부산대학교 도서관

We present direct spectroscopic modeling of 44 Type Iax supernovae (SNe Iax) using spectral synthesis code SYNAPPS. We confirm detections of helium emission in the early-time spectra of two SNe Iax: SNe 2004cs and 2007J. These He I features are better fit by a pure-emission Gaussian than by a P-Cygni profile, indicating that the helium emission originates from the circumstellar environment rather than the SN ejecta. Based on the modeling of the remaining 42 SNe Iax, we find no obvious helium features in other SN Iax spectra.

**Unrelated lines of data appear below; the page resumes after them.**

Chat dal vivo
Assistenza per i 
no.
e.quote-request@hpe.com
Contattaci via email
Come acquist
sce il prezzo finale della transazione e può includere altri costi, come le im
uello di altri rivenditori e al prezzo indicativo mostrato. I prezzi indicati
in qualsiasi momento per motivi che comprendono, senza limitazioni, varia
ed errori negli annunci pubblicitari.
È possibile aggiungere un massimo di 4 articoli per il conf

However, $\approx 76\%$ of our sample lack sufficiently deep luminosity limits to detect helium emission with a luminosity of that seen in SNe 2004cs and 2007J. Using the objects with constraining luminosity limits, we calculate that 33% of SNe Iax have detectable helium in their spectra. We examine 11 SNe Iax with late-time spectra and find no hydrogen or helium emission from swept up material. For late-time spectra, we calculate typical upper limits of stripped hydrogen and helium to be $2 \times 10^{-3}$ M$_{\odot}$ and $10^{-2}$ M$_{\odot}$, respectively. While detections of helium in SNe Iax support a white dwarf-He star binary progenitor system (i.e., a single-degenerate [SD] channel), non-detections may be explained by variations in the explosion and ejecta material. The lack of helium in the majority of our sample demonstrates the complexity of SN Iax progenitor systems and the need for further modeling. With strong independent evidence indicating that SNe Iax arise from a SD channel, we caution the common interpretation that the lack of helium or hydrogen emission at late-time in SN Ia spectra rules out SD progenitor scenarios for this class.
Comment: 43 pages, 55 figures. Accepted to MNRAS